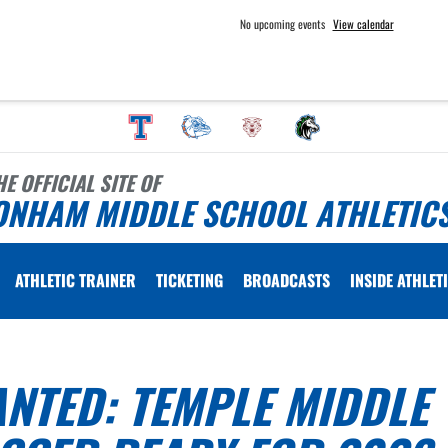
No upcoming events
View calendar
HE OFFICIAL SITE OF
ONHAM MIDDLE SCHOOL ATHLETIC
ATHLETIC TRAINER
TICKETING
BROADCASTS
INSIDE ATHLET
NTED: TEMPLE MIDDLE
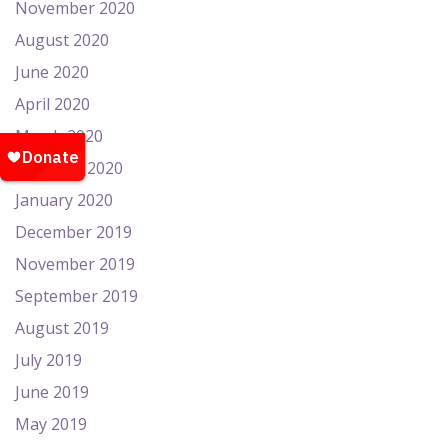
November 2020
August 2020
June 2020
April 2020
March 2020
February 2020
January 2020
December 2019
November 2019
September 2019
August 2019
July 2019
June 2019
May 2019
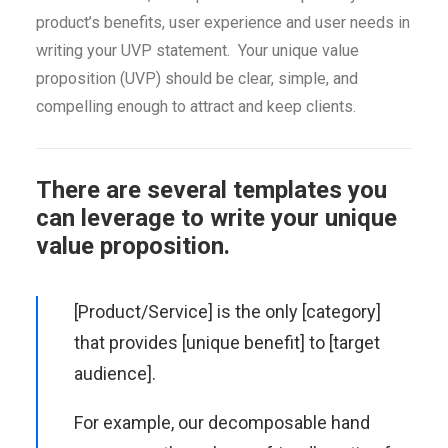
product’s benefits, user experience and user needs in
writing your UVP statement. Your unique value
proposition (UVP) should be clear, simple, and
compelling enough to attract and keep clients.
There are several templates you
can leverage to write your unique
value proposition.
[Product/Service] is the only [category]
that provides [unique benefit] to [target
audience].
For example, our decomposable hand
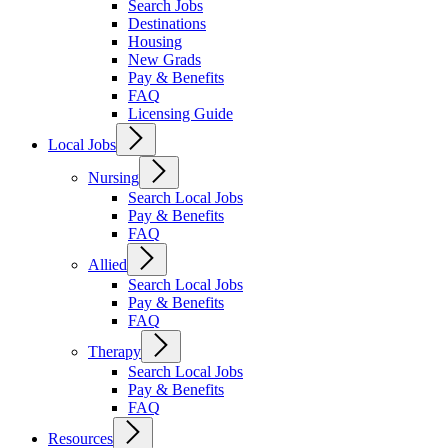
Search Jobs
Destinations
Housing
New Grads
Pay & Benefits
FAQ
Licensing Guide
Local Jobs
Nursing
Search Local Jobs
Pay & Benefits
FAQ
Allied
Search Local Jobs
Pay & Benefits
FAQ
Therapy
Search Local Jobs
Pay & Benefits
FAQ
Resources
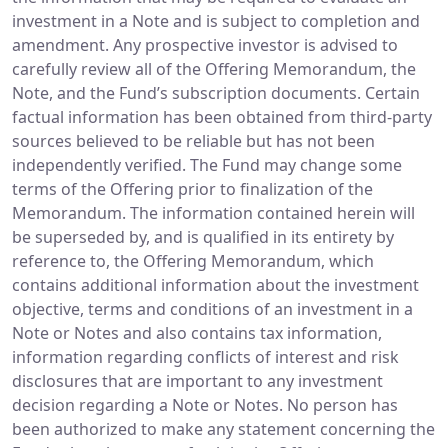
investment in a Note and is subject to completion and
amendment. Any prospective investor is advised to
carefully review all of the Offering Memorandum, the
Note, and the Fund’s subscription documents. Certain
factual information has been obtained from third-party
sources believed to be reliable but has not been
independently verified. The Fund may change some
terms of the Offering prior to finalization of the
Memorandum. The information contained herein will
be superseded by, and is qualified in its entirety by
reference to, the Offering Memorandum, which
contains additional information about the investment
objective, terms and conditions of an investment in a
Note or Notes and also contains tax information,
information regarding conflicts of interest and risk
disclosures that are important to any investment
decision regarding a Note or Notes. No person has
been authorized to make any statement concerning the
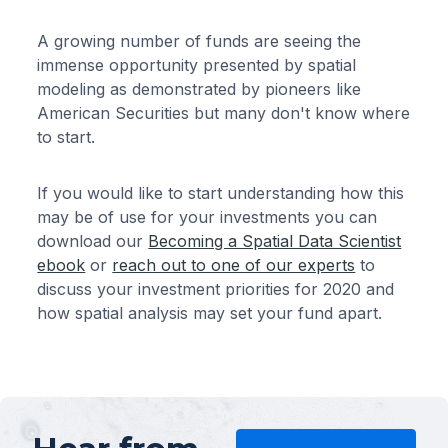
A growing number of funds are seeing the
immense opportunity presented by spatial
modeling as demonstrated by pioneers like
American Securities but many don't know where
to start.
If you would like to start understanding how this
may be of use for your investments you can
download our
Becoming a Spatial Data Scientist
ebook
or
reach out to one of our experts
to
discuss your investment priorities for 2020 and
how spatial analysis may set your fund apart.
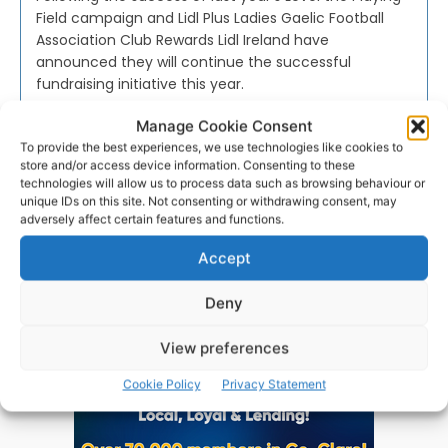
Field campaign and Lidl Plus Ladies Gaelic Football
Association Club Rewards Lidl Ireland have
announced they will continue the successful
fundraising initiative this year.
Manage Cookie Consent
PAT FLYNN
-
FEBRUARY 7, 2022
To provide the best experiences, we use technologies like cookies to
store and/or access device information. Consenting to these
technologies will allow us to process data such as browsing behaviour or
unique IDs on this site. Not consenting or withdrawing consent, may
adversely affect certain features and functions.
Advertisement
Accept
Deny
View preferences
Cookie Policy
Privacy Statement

==

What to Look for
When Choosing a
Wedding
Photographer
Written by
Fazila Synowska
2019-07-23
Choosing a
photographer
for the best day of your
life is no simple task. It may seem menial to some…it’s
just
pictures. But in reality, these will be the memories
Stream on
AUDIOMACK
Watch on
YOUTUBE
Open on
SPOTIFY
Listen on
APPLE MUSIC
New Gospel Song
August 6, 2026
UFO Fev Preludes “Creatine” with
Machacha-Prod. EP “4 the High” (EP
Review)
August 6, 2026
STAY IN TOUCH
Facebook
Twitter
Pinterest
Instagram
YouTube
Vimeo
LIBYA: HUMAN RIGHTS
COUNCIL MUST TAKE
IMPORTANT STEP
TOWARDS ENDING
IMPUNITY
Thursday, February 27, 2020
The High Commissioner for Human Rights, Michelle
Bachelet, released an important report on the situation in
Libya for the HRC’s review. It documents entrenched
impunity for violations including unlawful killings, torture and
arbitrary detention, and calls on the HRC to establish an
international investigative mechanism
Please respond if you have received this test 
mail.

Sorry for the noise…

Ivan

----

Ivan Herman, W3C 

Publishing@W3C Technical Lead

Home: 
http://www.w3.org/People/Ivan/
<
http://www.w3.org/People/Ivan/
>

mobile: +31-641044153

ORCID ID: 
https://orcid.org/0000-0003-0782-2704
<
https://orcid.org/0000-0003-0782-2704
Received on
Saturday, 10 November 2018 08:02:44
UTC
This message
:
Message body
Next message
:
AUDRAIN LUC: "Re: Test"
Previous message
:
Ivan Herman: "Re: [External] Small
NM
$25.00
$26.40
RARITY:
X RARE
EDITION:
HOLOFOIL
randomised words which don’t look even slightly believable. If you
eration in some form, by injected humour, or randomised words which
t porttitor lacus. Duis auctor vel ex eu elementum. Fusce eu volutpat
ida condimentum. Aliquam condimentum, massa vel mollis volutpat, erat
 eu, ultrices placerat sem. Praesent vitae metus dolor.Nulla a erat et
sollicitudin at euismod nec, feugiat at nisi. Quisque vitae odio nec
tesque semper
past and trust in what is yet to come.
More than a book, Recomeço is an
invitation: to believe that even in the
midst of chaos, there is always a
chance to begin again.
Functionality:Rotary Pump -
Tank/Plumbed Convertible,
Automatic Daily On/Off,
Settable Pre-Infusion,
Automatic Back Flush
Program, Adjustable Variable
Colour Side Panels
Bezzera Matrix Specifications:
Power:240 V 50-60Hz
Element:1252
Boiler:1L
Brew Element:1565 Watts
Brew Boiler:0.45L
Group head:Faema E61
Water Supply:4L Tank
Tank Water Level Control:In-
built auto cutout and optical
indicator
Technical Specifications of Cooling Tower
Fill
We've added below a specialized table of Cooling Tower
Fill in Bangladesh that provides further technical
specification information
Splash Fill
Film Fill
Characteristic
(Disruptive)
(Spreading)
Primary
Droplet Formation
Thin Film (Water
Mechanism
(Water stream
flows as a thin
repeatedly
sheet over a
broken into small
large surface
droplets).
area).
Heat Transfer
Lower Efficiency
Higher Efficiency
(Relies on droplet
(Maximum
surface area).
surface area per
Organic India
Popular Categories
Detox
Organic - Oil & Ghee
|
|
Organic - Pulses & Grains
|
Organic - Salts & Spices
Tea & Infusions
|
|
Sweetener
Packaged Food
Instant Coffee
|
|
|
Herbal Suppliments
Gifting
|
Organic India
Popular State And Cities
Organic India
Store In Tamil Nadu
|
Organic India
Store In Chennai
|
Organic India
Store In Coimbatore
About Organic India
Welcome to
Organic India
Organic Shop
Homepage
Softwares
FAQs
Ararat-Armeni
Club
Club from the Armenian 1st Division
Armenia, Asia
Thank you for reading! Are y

...

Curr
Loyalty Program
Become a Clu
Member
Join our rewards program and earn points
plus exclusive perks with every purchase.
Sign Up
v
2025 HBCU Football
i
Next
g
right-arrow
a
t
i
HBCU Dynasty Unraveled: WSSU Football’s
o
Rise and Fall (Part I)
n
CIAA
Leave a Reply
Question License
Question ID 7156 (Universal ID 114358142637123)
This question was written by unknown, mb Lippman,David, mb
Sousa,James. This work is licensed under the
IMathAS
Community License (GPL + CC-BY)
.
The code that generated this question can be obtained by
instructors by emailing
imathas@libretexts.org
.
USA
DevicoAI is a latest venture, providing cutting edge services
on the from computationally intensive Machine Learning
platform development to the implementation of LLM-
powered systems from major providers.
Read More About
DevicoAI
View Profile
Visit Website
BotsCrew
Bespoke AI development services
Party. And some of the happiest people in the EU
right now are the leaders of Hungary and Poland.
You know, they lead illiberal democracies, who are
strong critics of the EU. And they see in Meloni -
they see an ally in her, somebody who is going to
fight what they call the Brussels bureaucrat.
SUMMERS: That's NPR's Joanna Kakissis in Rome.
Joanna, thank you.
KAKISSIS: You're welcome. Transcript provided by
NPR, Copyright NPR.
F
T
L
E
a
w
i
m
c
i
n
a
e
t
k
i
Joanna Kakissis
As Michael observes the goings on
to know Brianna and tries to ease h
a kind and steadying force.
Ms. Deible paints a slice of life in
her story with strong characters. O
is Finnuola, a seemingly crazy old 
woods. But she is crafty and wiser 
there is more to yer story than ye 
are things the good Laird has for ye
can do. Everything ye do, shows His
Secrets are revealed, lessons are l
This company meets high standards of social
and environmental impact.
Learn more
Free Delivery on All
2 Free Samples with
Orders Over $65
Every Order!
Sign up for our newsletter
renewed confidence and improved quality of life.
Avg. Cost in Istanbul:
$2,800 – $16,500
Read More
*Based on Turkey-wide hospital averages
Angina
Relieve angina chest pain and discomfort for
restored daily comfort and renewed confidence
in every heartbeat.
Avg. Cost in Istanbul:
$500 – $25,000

• **Exercise requirements**: Show every line of the listing containing the string "terms" by copying it.

• **Answer section**:
terms of the Offering prior to finalization of the
objective, terms and conditions of an investment in a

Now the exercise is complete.